TASK BRIEF:
Reproduce each of the entries below word for word, omitting the pictures.

··· MATERIAL ···

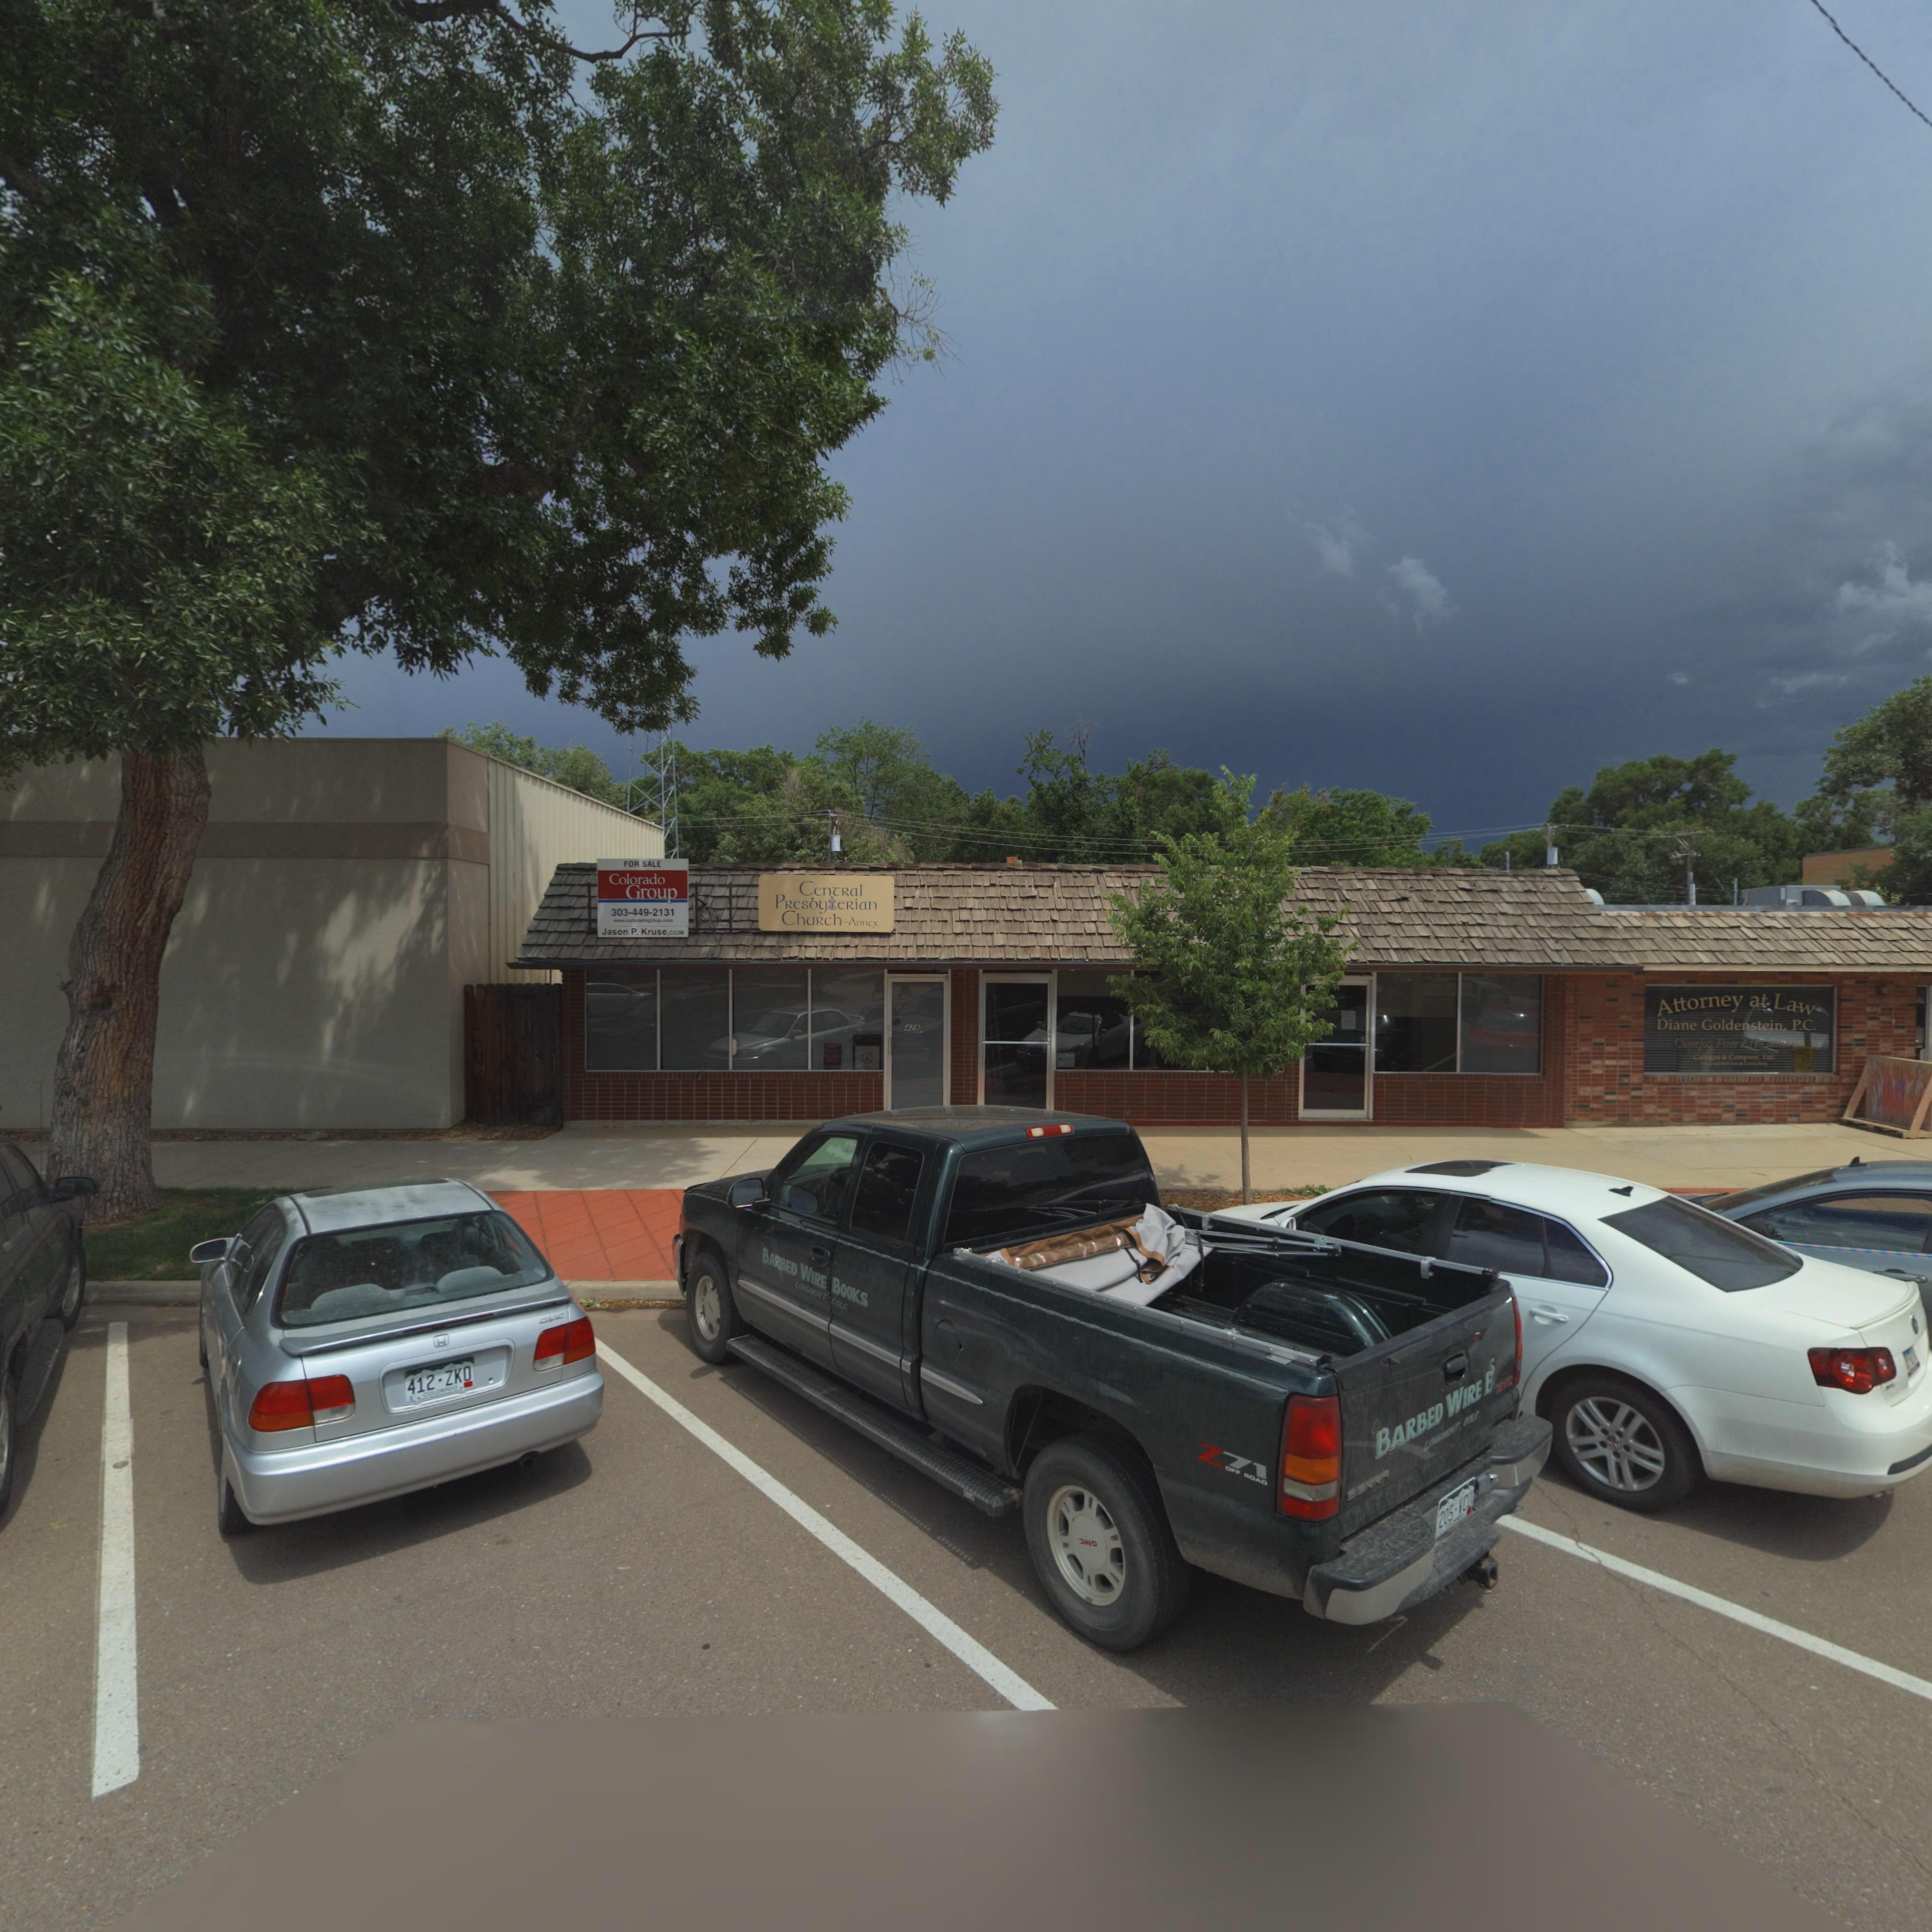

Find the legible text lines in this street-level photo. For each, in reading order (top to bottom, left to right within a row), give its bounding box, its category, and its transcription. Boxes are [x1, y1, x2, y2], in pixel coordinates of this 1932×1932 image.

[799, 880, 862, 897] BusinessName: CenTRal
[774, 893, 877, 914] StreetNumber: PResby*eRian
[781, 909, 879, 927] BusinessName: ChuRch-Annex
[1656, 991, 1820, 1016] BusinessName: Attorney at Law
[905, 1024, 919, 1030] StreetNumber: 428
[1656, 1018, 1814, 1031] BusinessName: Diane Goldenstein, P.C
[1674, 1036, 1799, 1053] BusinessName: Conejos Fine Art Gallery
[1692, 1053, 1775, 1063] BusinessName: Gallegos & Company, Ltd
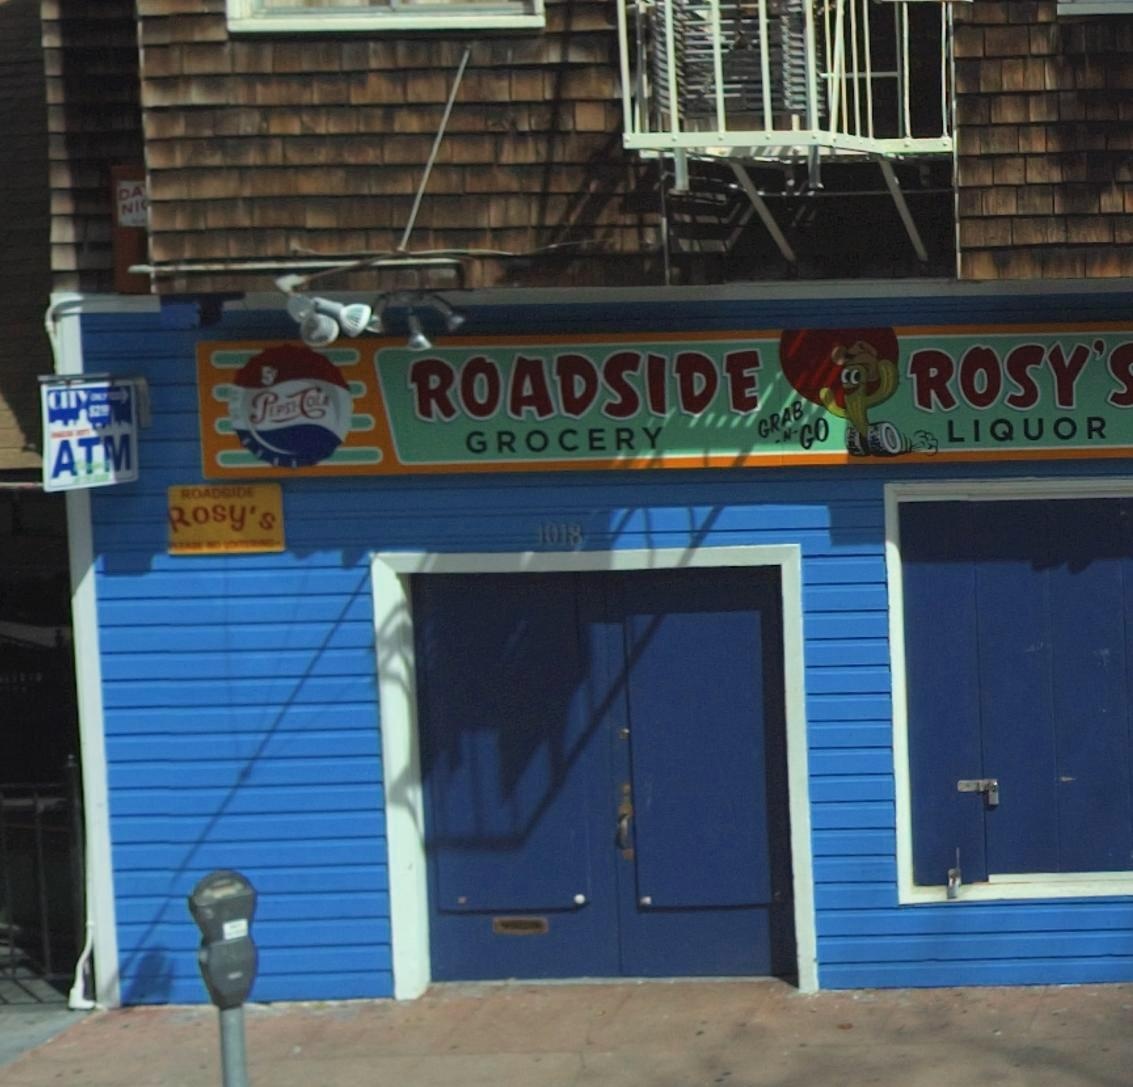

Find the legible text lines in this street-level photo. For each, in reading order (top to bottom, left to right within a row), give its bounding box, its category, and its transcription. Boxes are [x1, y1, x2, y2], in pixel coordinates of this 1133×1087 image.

···

RESULT:
Find the legible text lines in this street-level photo. For each, in reading order (top to bottom, left to right within a row), give its bounding box, its category, and its transcription. Boxes are [x1, y1, x2, y2], in pixel coordinates of this 1932×1932 image.

[799, 880, 862, 897] BusinessName: CenTRal
[774, 893, 877, 914] StreetNumber: PResby*eRian
[781, 909, 879, 927] BusinessName: ChuRch-Annex
[1656, 991, 1820, 1016] BusinessName: Attorney at Law
[905, 1024, 919, 1030] StreetNumber: 428
[1656, 1018, 1814, 1031] BusinessName: Diane Goldenstein, P.C
[1674, 1036, 1799, 1053] BusinessName: Conejos Fine Art Gallery
[1692, 1053, 1775, 1063] BusinessName: Gallegos & Company, Ltd

Find the legible text lines in this street-level photo. For each, in reading order (top to bottom, left to right within a row), give its bounding box, its category, and its transcription. Boxes are [x1, y1, x2, y2], in pixel coordinates of this 1133×1087 image.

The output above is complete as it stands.